- [ASSIGNMENT] Which lines of the records below contain the word "degrees"? Show each one.

- [DATA SUPPLIED]
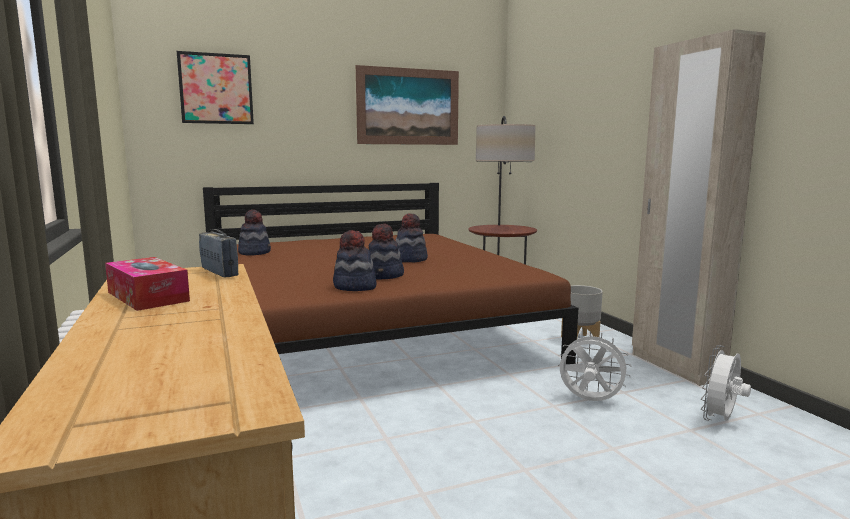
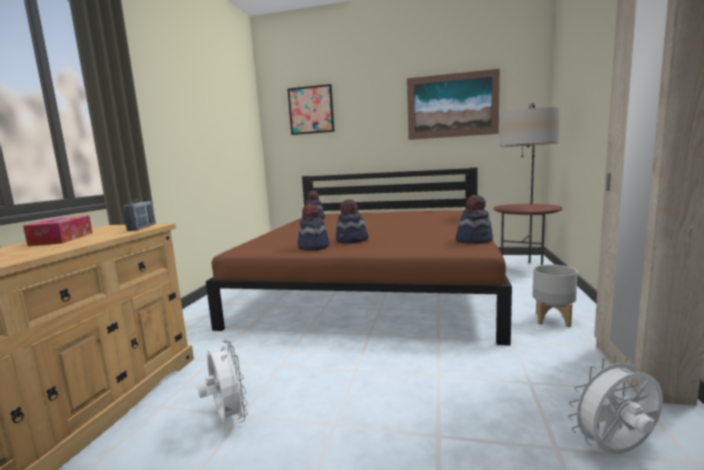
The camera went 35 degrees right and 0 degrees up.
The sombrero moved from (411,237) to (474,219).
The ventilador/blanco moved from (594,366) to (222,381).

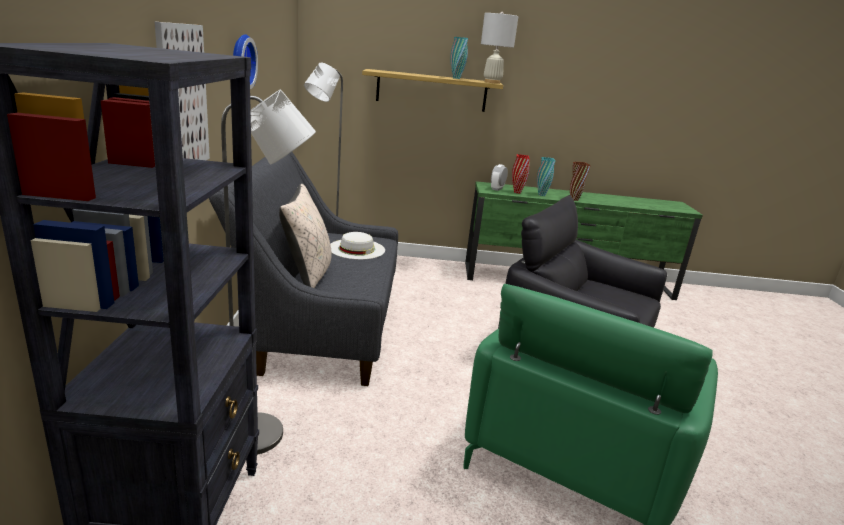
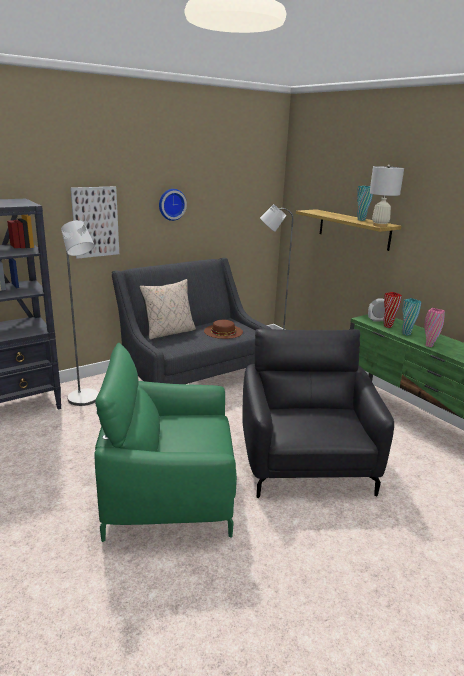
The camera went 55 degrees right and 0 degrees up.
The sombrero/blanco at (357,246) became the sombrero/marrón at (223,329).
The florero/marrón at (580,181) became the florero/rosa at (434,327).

- [RESPONSE TO THE TASK]
The camera went 35 degrees right and 0 degrees up.
The camera went 55 degrees right and 0 degrees up.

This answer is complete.